Page-level text extractions:
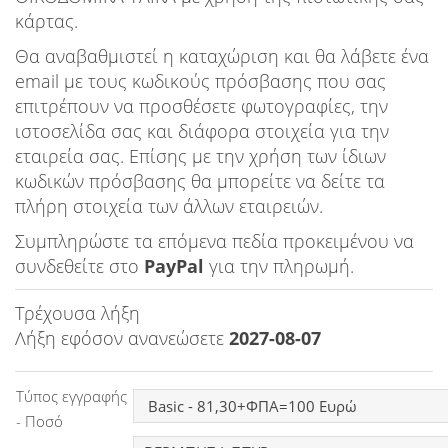
Ειδήσεις
κάρτας.
Θα αναβαθμιστεί η καταχώριση και θα λάβετε ένα
Παιχνίδια
email με τους κωδικούς πρόσβασης που σας
επιτρέπουν να προσθέσετε φωτογραφίες, την
Ραδιόφωνο
ιστοσελίδα σας και διάφορα στοιχεία για την
εταιρεία σας. Επίσης με την χρήση των ίδιων
Ταινίες
κωδικών πρόσβασης θα μπορείτε να δείτε τα
πλήρη στοιχεία των άλλων εταιρειών.
Συμπληρώστε τα επόμενα πεδία προκειμένου να
συνδεθείτε στο
PayPal
για την πληρωμή.
Τρέχουσα λήξη
Λήξη εφόσον ανανεώσετε
2027-08-07
Τύπος εγγραφής
- Ποσό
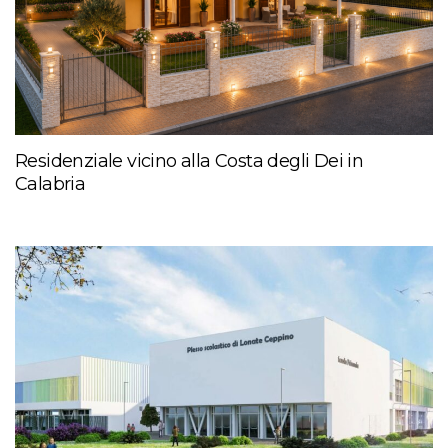
Residenziale vicino alla Costa degli Dei in
Calabria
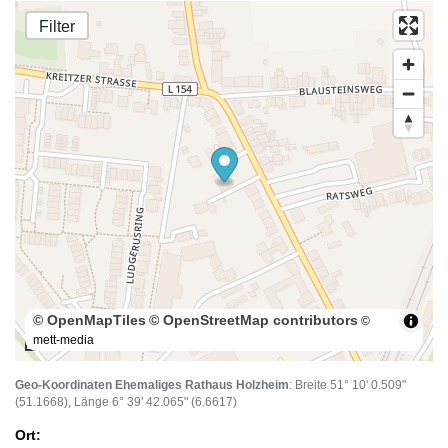
Filter
© OpenMapTiles
© OpenStreetMap contributors
©
mett-media
100 m
Geo-Koordinaten Ehemaliges Rathaus Holzheim
: Breite 51° 10' 0.509"
(51.1668), Länge 6° 39' 42.065" (6.6617)
Ort:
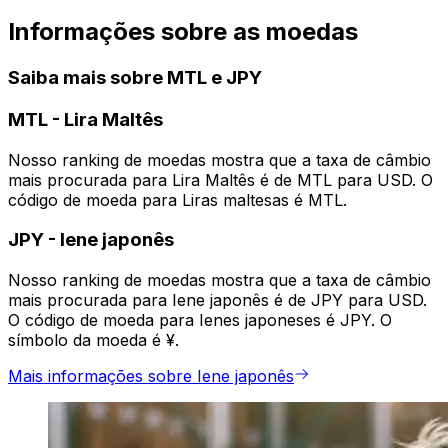
Informações sobre as moedas
Saiba mais sobre MTL e JPY
MTL
-
Lira Maltês
Nosso ranking de moedas mostra que a taxa de câmbio
mais procurada para Lira Maltês é de MTL para USD. O
código de moeda para Liras maltesas é MTL.
JPY
-
Iene japonês
Nosso ranking de moedas mostra que a taxa de câmbio
mais procurada para Iene japonês é de JPY para USD.
O código de moeda para Ienes japoneses é JPY. O
símbolo da moeda é ¥.
Mais informações sobre Iene japonês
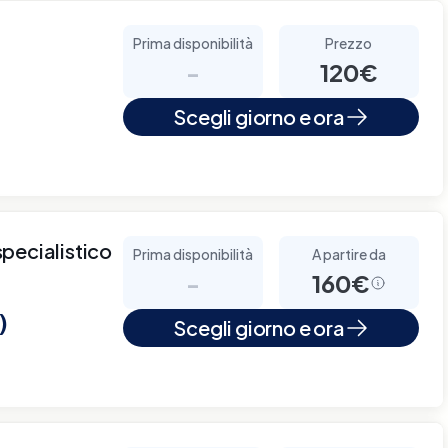
Prima disponibilità
Prezzo
-
120€
Scegli giorno e ora
pecialistico
Prima disponibilità
A partire da
-
160€
)
Scegli giorno e ora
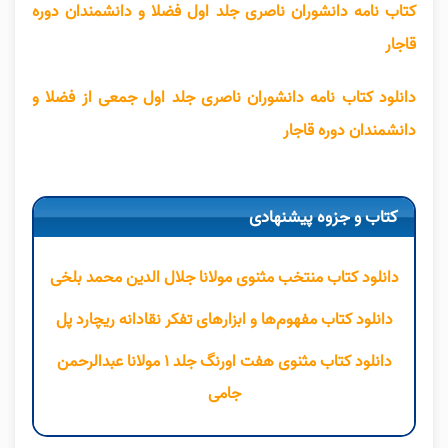
کتاب نامه دانشوران ناصری جلد اول فضلا و دانشمندان دوره
قاجار
دانلود کتاب نامه دانشوران ناصری جلد اول جمعی از فضلا و
دانشمندان دوره قاجار
کتاب و جزوه پیشنهادی
دانلود کتاب منتخب مثنوی مولانا جلال الدین محمد بلخی
دانلود کتاب مفهوم‌ها و ابزارهای تفکر نقادانه ریچارد پل
دانلود کتاب مثنوی هفت اورنگ جلد ۱ مولانا عبدالرحمن
جامی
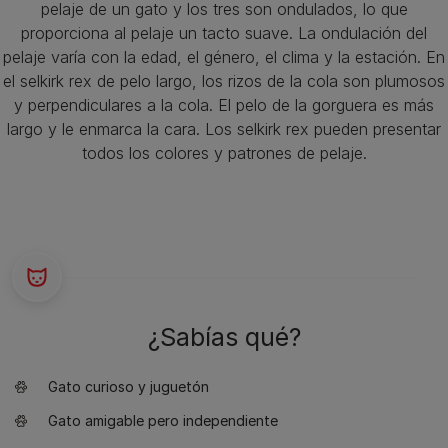
pelaje de un gato y los tres son ondulados, lo que
proporciona al pelaje un tacto suave. La ondulación del
pelaje varía con la edad, el género, el clima y la estación. En
el selkirk rex de pelo largo, los rizos de la cola son plumosos
y perpendiculares a la cola. El pelo de la gorguera es más
largo y le enmarca la cara. Los selkirk rex pueden presentar
todos los colores y patrones de pelaje.
¿Sabías qué?
Gato curioso y juguetón
Gato amigable pero independiente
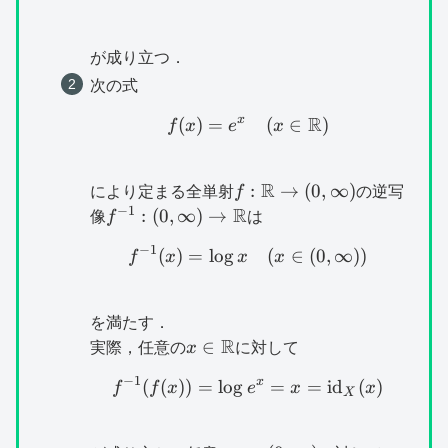
が成り立つ．
次の式
R
x
(
)
=
f(x)=e^x\quad (x\in \
(
∈
)
f
x
e
x
R
f:\mathbb{R}\to
:
→
(
0
,
∞
)
により定まる全単射
f
の逆写
(0,\infty )
−
1
R
f^{-1}:
:
(
0
,
∞
)
→
像
f
は
(0,\infty )\to
−
1
(
)
=
l
o
g
f^{-1}(x)=\log x\quad (
(
∈
(
0
,
∞
))
f
x
x
x
\mathbb{R}
を満たす．
R
x\in
∈
実際，任意の
x
に対して
\mathbb{R}
−
1
x
(
(
))
=
l
o
g
f^{-1}(f(x))=\log e^x
=
=
id
(
)
f
f
x
e
x
x
X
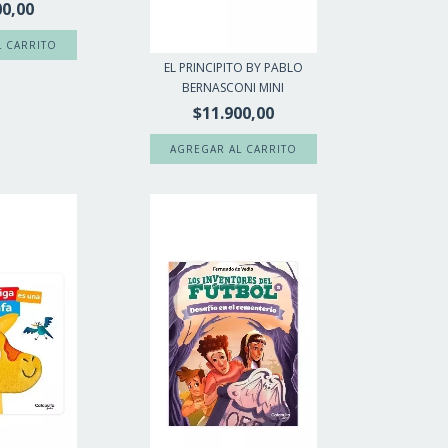
00,00
EL PRINCIPITO BY PABLO
BERNASCONI MINI
$11.900,00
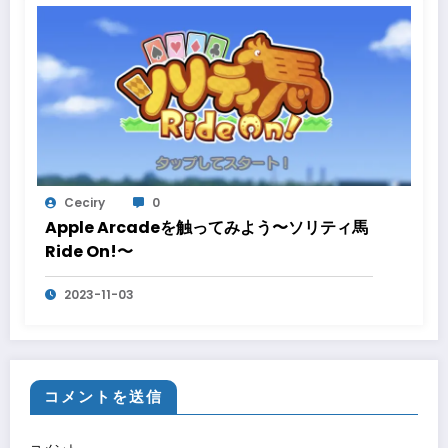
Ceciry
0
Apple Arcadeを触ってみよう〜ソリティ馬
Ride On!〜
2023-11-03
コメントを送信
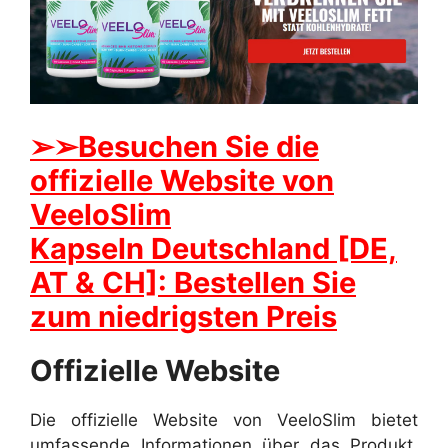
➢➢Besuchen Sie die
offizielle Website von
VeeloSlim
Kapseln Deutschland [DE,
AT & CH]: Bestellen Sie
zum niedrigsten Preis
Offizielle Website
Die offizielle Website von VeeloSlim bietet
umfassende Informationen über das Produkt,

## PROBLEM DESCRIPTION
Gather all lines from the records above in which "VeeloSlim" appears.

## SOLUTION
VeeloSlim
Die offizielle Website von VeeloSlim bietet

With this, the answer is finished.